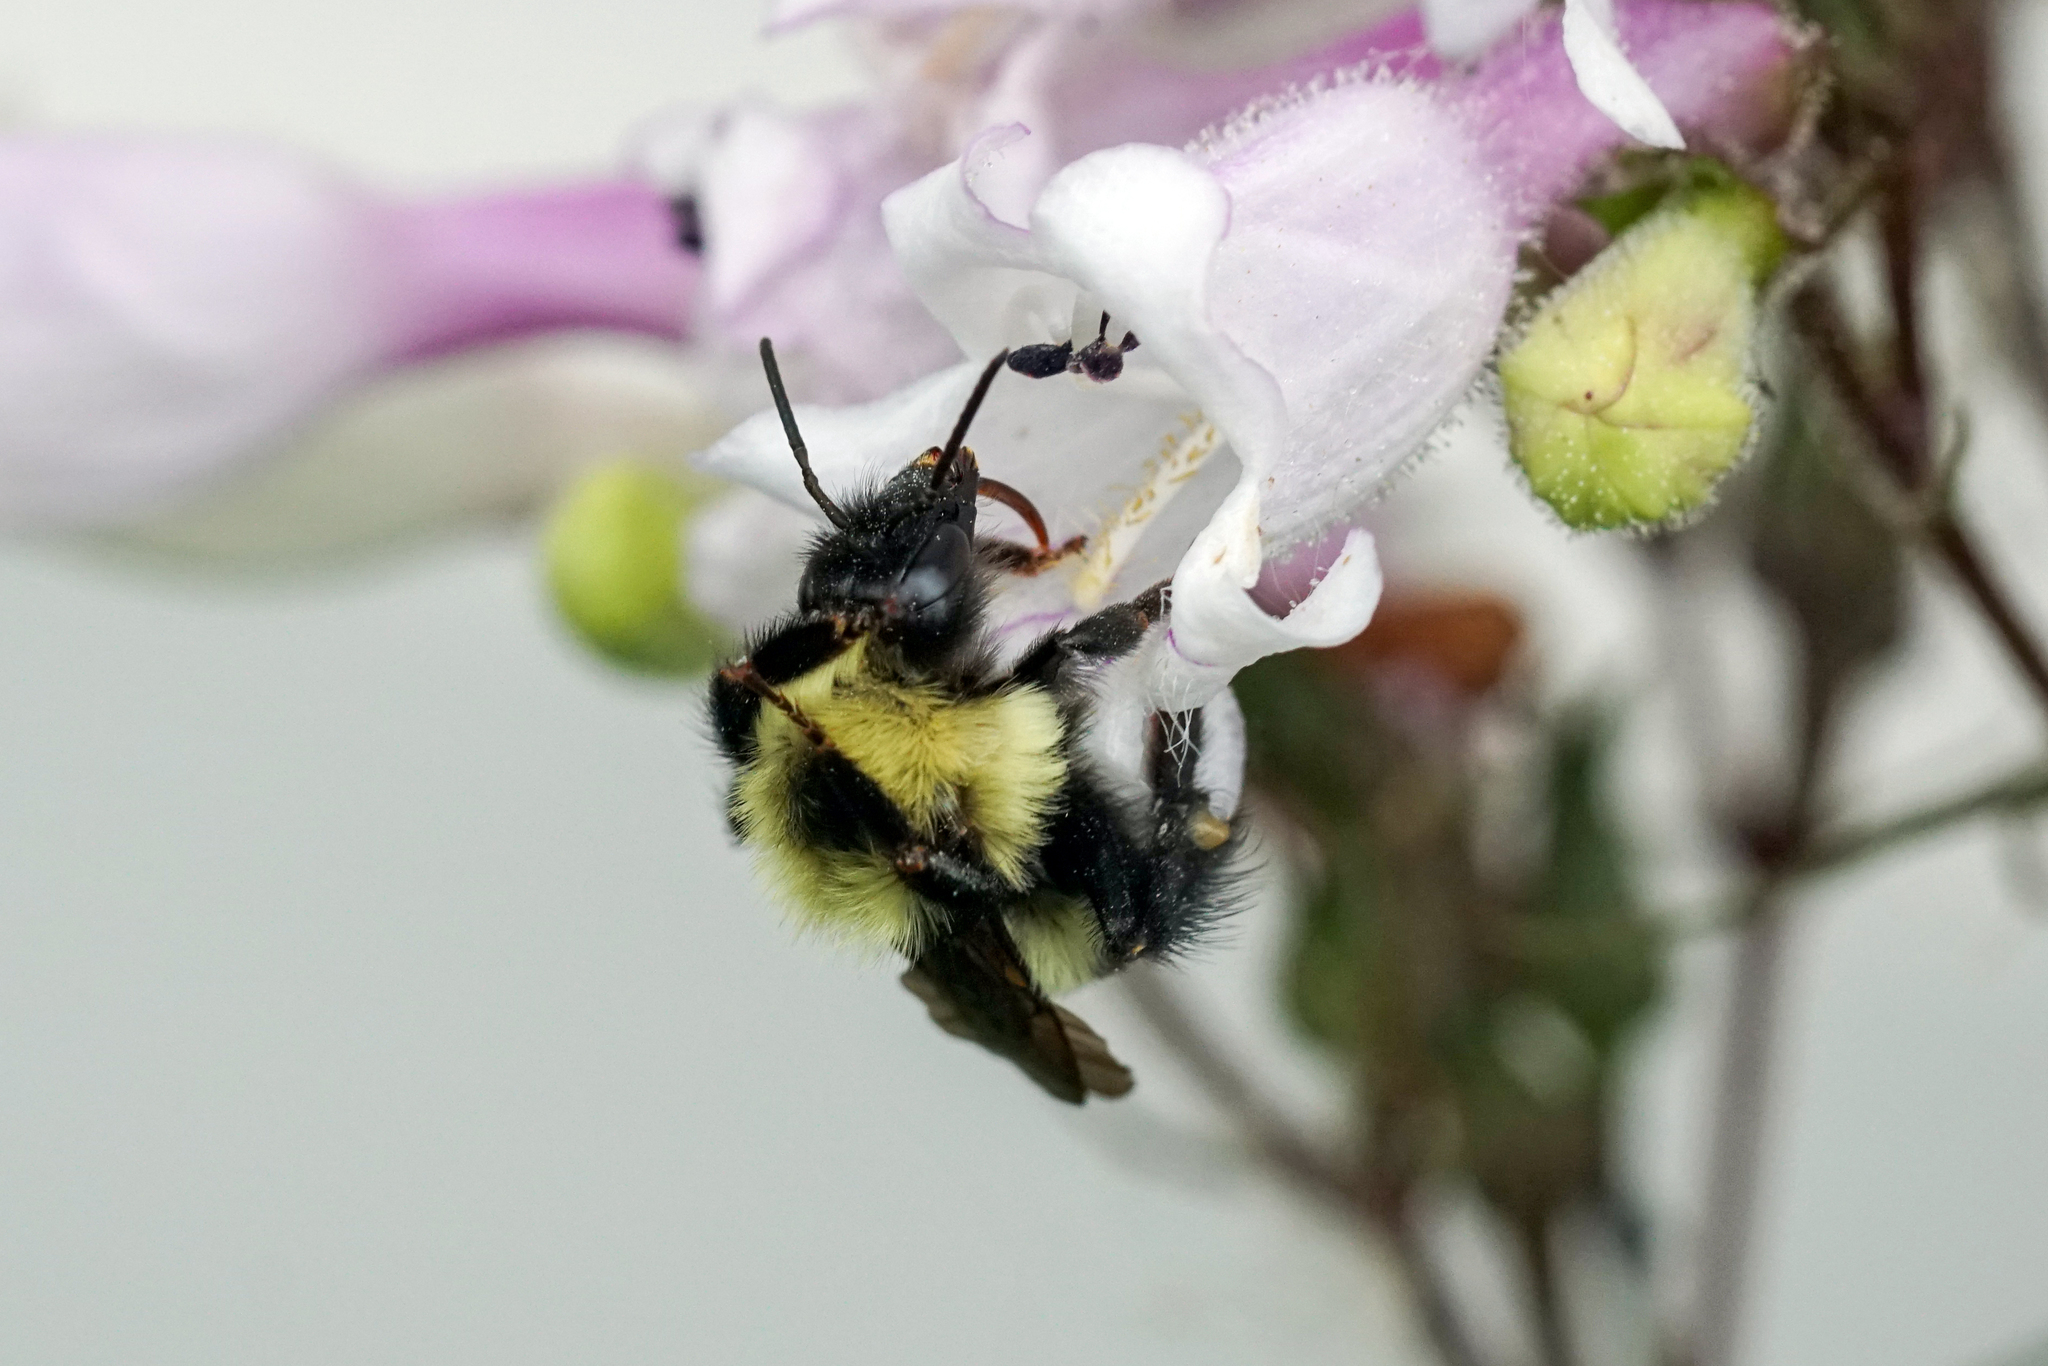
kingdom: Animalia
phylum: Arthropoda
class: Insecta
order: Hymenoptera
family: Apidae
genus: Bombus
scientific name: Bombus bimaculatus
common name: Two-spotted bumble bee
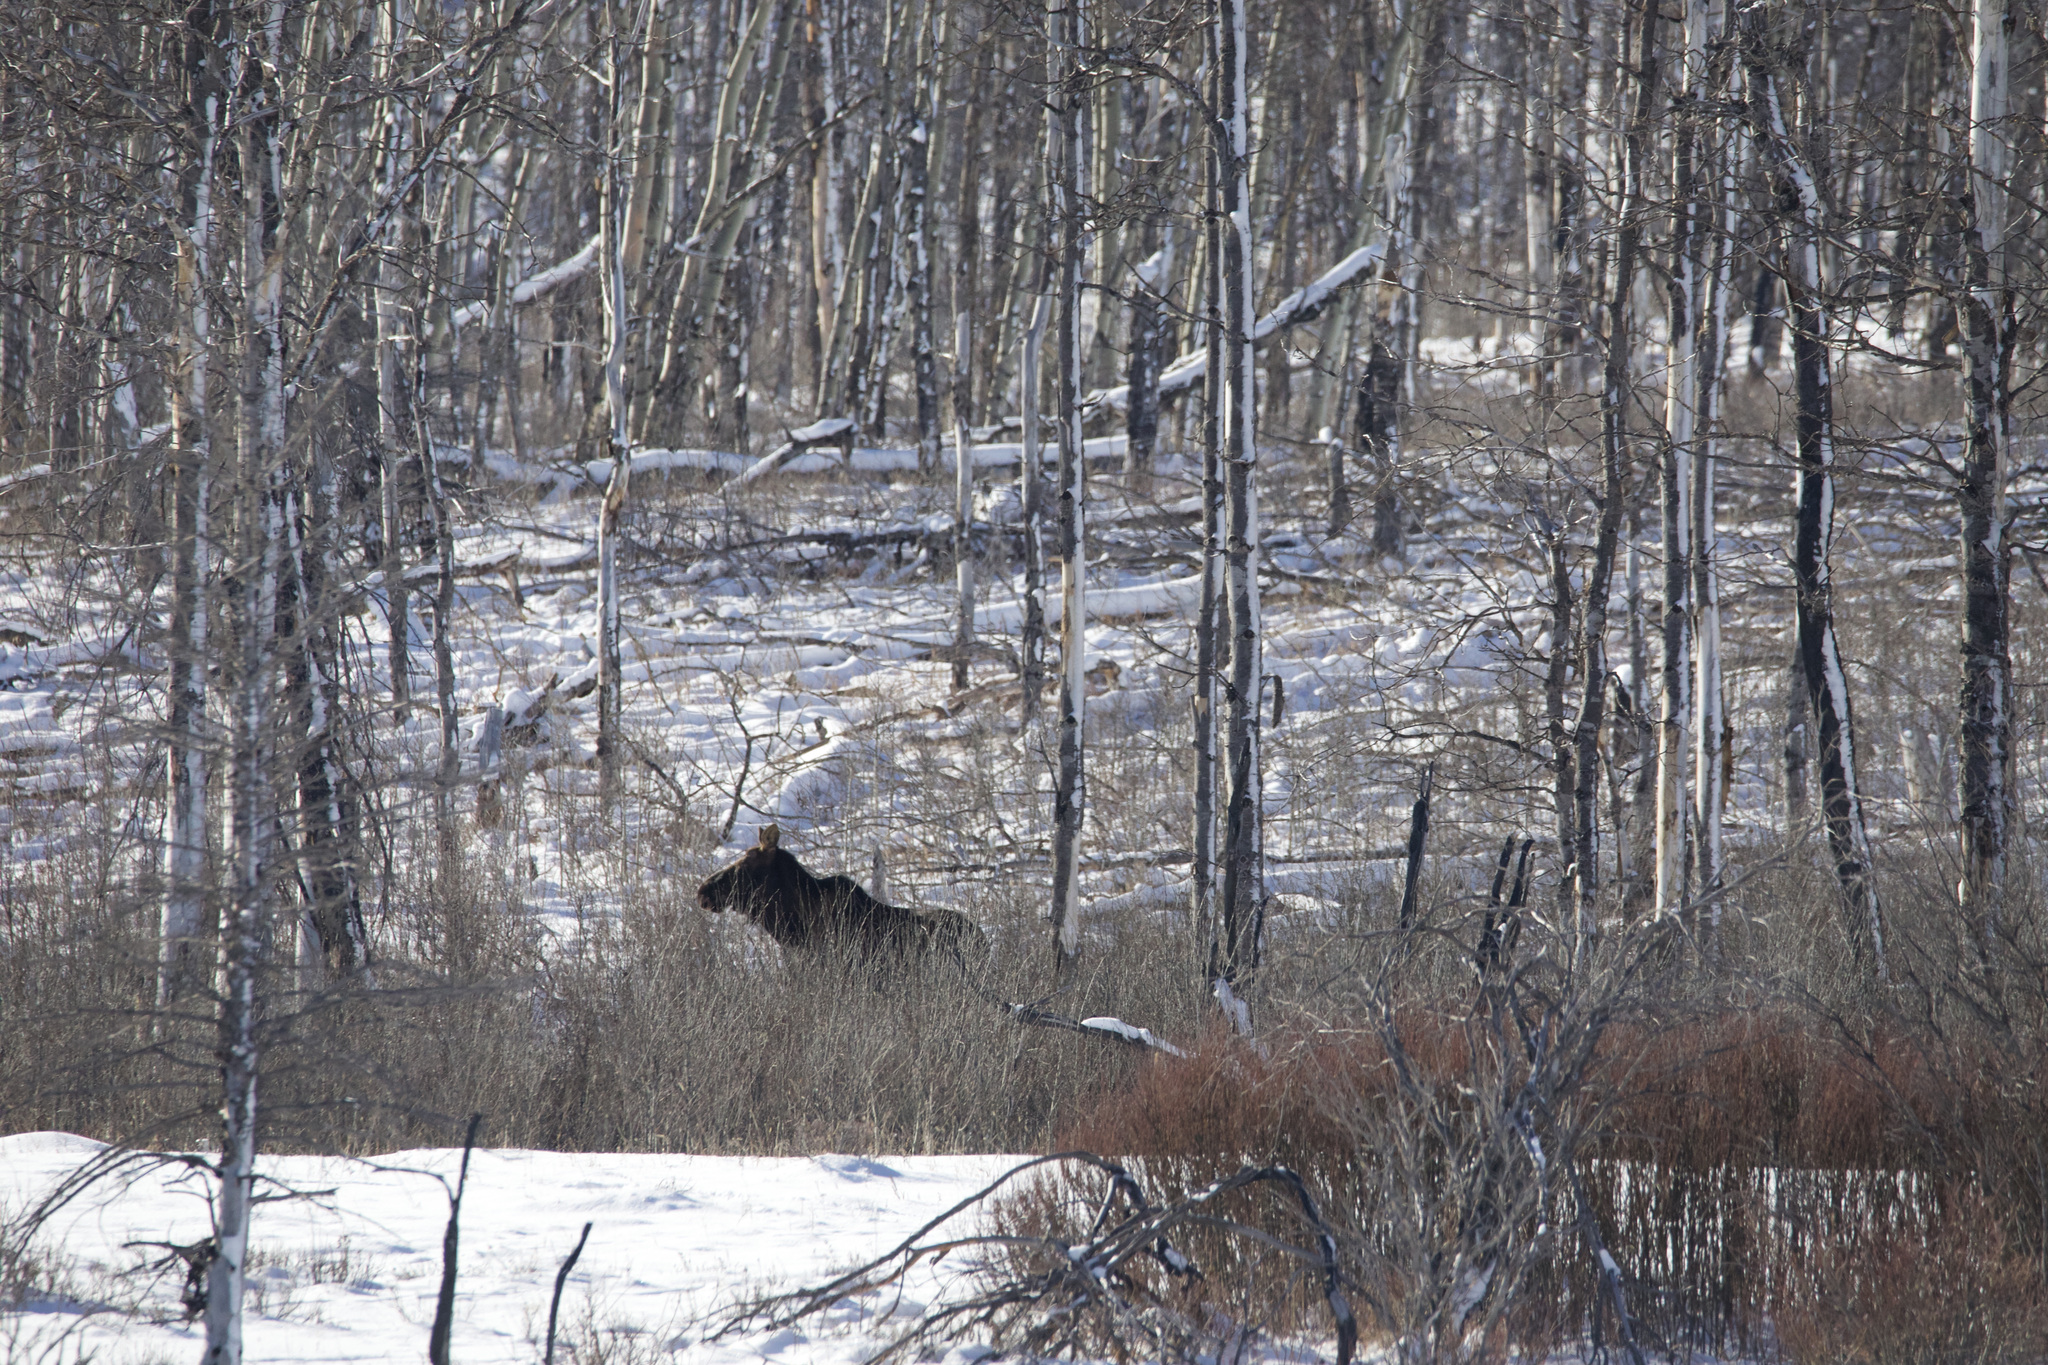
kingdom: Animalia
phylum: Chordata
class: Mammalia
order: Artiodactyla
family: Cervidae
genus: Alces
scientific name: Alces alces
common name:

· · ·

> **Problem requirements**: Render the lines of the records from the one containing "class: Mammalia" through the final line, both included, as a JSON list of strings with one string per line and blank lines omitted.

> **Final result**:
[
  "class: Mammalia",
  "order: Artiodactyla",
  "family: Cervidae",
  "genus: Alces",
  "scientific name: Alces alces",
  "common name:"
]